DATA LISTING -

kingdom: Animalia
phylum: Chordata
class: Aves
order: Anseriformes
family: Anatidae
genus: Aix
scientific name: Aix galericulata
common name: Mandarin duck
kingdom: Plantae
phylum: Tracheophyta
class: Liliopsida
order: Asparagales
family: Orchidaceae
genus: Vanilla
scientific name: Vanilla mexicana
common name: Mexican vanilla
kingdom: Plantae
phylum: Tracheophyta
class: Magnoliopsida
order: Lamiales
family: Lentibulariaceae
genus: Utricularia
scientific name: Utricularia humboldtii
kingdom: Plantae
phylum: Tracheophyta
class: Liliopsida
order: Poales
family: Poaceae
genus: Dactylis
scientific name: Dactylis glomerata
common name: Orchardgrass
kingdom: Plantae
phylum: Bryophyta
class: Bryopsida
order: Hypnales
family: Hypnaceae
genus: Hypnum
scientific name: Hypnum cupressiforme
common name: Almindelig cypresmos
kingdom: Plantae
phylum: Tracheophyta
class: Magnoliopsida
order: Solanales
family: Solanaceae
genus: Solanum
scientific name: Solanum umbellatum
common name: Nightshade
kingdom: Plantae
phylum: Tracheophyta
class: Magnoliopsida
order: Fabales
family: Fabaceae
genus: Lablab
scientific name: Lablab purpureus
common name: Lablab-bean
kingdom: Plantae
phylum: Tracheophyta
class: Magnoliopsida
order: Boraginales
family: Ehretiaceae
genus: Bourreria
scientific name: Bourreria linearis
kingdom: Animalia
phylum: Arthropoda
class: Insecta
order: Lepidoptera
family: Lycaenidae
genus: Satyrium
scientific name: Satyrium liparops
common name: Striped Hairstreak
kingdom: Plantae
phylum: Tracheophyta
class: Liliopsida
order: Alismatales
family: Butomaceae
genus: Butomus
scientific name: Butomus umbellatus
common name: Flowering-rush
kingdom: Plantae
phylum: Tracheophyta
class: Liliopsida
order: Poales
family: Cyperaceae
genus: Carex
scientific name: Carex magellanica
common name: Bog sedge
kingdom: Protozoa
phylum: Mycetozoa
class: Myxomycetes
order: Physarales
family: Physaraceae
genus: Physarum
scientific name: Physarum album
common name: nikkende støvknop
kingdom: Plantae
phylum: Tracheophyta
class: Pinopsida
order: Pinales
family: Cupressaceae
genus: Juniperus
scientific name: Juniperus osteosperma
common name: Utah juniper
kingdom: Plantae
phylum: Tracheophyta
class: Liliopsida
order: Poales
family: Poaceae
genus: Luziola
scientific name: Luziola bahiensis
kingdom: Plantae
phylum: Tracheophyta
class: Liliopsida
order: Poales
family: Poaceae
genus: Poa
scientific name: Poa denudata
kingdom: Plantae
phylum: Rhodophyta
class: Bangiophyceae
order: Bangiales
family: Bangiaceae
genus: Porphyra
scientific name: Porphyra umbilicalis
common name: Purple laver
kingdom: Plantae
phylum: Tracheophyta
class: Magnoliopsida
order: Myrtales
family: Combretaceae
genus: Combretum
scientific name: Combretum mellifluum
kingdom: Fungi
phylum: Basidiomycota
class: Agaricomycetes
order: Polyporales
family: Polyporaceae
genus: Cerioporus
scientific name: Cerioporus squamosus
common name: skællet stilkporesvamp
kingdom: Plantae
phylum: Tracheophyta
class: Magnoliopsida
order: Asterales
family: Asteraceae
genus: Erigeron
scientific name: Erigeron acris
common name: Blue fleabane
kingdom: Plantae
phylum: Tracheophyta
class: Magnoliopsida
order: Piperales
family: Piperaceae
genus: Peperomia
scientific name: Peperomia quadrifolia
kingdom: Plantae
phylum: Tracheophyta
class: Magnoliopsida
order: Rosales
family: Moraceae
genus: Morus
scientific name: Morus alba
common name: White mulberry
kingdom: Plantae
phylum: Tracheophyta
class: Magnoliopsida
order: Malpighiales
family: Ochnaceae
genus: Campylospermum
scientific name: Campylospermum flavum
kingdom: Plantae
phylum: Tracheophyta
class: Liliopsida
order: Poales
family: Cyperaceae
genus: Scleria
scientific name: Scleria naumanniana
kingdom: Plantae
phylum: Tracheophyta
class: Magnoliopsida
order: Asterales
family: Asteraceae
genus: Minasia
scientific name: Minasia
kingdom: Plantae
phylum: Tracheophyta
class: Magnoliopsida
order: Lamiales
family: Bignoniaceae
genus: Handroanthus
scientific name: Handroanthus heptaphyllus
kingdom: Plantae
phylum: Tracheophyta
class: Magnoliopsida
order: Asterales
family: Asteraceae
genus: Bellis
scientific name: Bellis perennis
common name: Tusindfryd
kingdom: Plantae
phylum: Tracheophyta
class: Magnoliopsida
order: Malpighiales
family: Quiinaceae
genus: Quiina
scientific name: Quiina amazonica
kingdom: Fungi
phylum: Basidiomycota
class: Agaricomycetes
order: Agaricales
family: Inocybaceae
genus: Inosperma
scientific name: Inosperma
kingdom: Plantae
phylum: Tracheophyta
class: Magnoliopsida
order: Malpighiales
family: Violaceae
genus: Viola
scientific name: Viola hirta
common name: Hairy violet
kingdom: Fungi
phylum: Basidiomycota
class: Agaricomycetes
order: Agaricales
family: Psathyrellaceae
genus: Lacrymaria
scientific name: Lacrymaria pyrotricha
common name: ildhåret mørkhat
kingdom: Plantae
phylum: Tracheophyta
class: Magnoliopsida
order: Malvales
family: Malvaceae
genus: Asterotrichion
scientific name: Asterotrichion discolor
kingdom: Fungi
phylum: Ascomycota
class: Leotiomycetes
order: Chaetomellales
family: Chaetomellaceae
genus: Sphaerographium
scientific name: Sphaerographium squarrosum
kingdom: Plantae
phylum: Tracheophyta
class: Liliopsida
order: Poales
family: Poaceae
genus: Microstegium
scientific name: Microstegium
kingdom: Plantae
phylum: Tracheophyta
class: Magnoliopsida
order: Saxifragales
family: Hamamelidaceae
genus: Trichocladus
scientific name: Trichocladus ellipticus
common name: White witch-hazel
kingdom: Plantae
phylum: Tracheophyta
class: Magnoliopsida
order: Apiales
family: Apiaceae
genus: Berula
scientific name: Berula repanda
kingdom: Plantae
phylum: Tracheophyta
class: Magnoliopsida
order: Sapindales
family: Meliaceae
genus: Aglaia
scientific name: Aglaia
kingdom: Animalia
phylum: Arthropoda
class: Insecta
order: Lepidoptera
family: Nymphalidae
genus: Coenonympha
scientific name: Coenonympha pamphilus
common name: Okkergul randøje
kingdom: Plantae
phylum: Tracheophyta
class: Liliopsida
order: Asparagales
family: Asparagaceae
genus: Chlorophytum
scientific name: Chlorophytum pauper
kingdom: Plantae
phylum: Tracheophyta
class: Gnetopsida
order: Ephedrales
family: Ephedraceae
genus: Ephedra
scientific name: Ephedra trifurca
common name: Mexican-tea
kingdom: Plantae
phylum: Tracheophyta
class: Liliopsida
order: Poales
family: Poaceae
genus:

REQUEST - Can you copy out every line of the records above, word for word and in the same order?

SOLUTION TO THE PROBLEM -
kingdom: Animalia
phylum: Chordata
class: Aves
order: Anseriformes
family: Anatidae
genus: Aix
scientific name: Aix galericulata
common name: Mandarin duck
kingdom: Plantae
phylum: Tracheophyta
class: Liliopsida
order: Asparagales
family: Orchidaceae
genus: Vanilla
scientific name: Vanilla mexicana
common name: Mexican vanilla
kingdom: Plantae
phylum: Tracheophyta
class: Magnoliopsida
order: Lamiales
family: Lentibulariaceae
genus: Utricularia
scientific name: Utricularia humboldtii
kingdom: Plantae
phylum: Tracheophyta
class: Liliopsida
order: Poales
family: Poaceae
genus: Dactylis
scientific name: Dactylis glomerata
common name: Orchardgrass
kingdom: Plantae
phylum: Bryophyta
class: Bryopsida
order: Hypnales
family: Hypnaceae
genus: Hypnum
scientific name: Hypnum cupressiforme
common name: Almindelig cypresmos
kingdom: Plantae
phylum: Tracheophyta
class: Magnoliopsida
order: Solanales
family: Solanaceae
genus: Solanum
scientific name: Solanum umbellatum
common name: Nightshade
kingdom: Plantae
phylum: Tracheophyta
class: Magnoliopsida
order: Fabales
family: Fabaceae
genus: Lablab
scientific name: Lablab purpureus
common name: Lablab-bean
kingdom: Plantae
phylum: Tracheophyta
class: Magnoliopsida
order: Boraginales
family: Ehretiaceae
genus: Bourreria
scientific name: Bourreria linearis
kingdom: Animalia
phylum: Arthropoda
class: Insecta
order: Lepidoptera
family: Lycaenidae
genus: Satyrium
scientific name: Satyrium liparops
common name: Striped Hairstreak
kingdom: Plantae
phylum: Tracheophyta
class: Liliopsida
order: Alismatales
family: Butomaceae
genus: Butomus
scientific name: Butomus umbellatus
common name: Flowering-rush
kingdom: Plantae
phylum: Tracheophyta
class: Liliopsida
order: Poales
family: Cyperaceae
genus: Carex
scientific name: Carex magellanica
common name: Bog sedge
kingdom: Protozoa
phylum: Mycetozoa
class: Myxomycetes
order: Physarales
family: Physaraceae
genus: Physarum
scientific name: Physarum album
common name: nikkende støvknop
kingdom: Plantae
phylum: Tracheophyta
class: Pinopsida
order: Pinales
family: Cupressaceae
genus: Juniperus
scientific name: Juniperus osteosperma
common name: Utah juniper
kingdom: Plantae
phylum: Tracheophyta
class: Liliopsida
order: Poales
family: Poaceae
genus: Luziola
scientific name: Luziola bahiensis
kingdom: Plantae
phylum: Tracheophyta
class: Liliopsida
order: Poales
family: Poaceae
genus: Poa
scientific name: Poa denudata
kingdom: Plantae
phylum: Rhodophyta
class: Bangiophyceae
order: Bangiales
family: Bangiaceae
genus: Porphyra
scientific name: Porphyra umbilicalis
common name: Purple laver
kingdom: Plantae
phylum: Tracheophyta
class: Magnoliopsida
order: Myrtales
family: Combretaceae
genus: Combretum
scientific name: Combretum mellifluum
kingdom: Fungi
phylum: Basidiomycota
class: Agaricomycetes
order: Polyporales
family: Polyporaceae
genus: Cerioporus
scientific name: Cerioporus squamosus
common name: skællet stilkporesvamp
kingdom: Plantae
phylum: Tracheophyta
class: Magnoliopsida
order: Asterales
family: Asteraceae
genus: Erigeron
scientific name: Erigeron acris
common name: Blue fleabane
kingdom: Plantae
phylum: Tracheophyta
class: Magnoliopsida
order: Piperales
family: Piperaceae
genus: Peperomia
scientific name: Peperomia quadrifolia
kingdom: Plantae
phylum: Tracheophyta
class: Magnoliopsida
order: Rosales
family: Moraceae
genus: Morus
scientific name: Morus alba
common name: White mulberry
kingdom: Plantae
phylum: Tracheophyta
class: Magnoliopsida
order: Malpighiales
family: Ochnaceae
genus: Campylospermum
scientific name: Campylospermum flavum
kingdom: Plantae
phylum: Tracheophyta
class: Liliopsida
order: Poales
family: Cyperaceae
genus: Scleria
scientific name: Scleria naumanniana
kingdom: Plantae
phylum: Tracheophyta
class: Magnoliopsida
order: Asterales
family: Asteraceae
genus: Minasia
scientific name: Minasia
kingdom: Plantae
phylum: Tracheophyta
class: Magnoliopsida
order: Lamiales
family: Bignoniaceae
genus: Handroanthus
scientific name: Handroanthus heptaphyllus
kingdom: Plantae
phylum: Tracheophyta
class: Magnoliopsida
order: Asterales
family: Asteraceae
genus: Bellis
scientific name: Bellis perennis
common name: Tusindfryd
kingdom: Plantae
phylum: Tracheophyta
class: Magnoliopsida
order: Malpighiales
family: Quiinaceae
genus: Quiina
scientific name: Quiina amazonica
kingdom: Fungi
phylum: Basidiomycota
class: Agaricomycetes
order: Agaricales
family: Inocybaceae
genus: Inosperma
scientific name: Inosperma
kingdom: Plantae
phylum: Tracheophyta
class: Magnoliopsida
order: Malpighiales
family: Violaceae
genus: Viola
scientific name: Viola hirta
common name: Hairy violet
kingdom: Fungi
phylum: Basidiomycota
class: Agaricomycetes
order: Agaricales
family: Psathyrellaceae
genus: Lacrymaria
scientific name: Lacrymaria pyrotricha
common name: ildhåret mørkhat
kingdom: Plantae
phylum: Tracheophyta
class: Magnoliopsida
order: Malvales
family: Malvaceae
genus: Asterotrichion
scientific name: Asterotrichion discolor
kingdom: Fungi
phylum: Ascomycota
class: Leotiomycetes
order: Chaetomellales
family: Chaetomellaceae
genus: Sphaerographium
scientific name: Sphaerographium squarrosum
kingdom: Plantae
phylum: Tracheophyta
class: Liliopsida
order: Poales
family: Poaceae
genus: Microstegium
scientific name: Microstegium
kingdom: Plantae
phylum: Tracheophyta
class: Magnoliopsida
order: Saxifragales
family: Hamamelidaceae
genus: Trichocladus
scientific name: Trichocladus ellipticus
common name: White witch-hazel
kingdom: Plantae
phylum: Tracheophyta
class: Magnoliopsida
order: Apiales
family: Apiaceae
genus: Berula
scientific name: Berula repanda
kingdom: Plantae
phylum: Tracheophyta
class: Magnoliopsida
order: Sapindales
family: Meliaceae
genus: Aglaia
scientific name: Aglaia
kingdom: Animalia
phylum: Arthropoda
class: Insecta
order: Lepidoptera
family: Nymphalidae
genus: Coenonympha
scientific name: Coenonympha pamphilus
common name: Okkergul randøje
kingdom: Plantae
phylum: Tracheophyta
class: Liliopsida
order: Asparagales
family: Asparagaceae
genus: Chlorophytum
scientific name: Chlorophytum pauper
kingdom: Plantae
phylum: Tracheophyta
class: Gnetopsida
order: Ephedrales
family: Ephedraceae
genus: Ephedra
scientific name: Ephedra trifurca
common name: Mexican-tea
kingdom: Plantae
phylum: Tracheophyta
class: Liliopsida
order: Poales
family: Poaceae
genus:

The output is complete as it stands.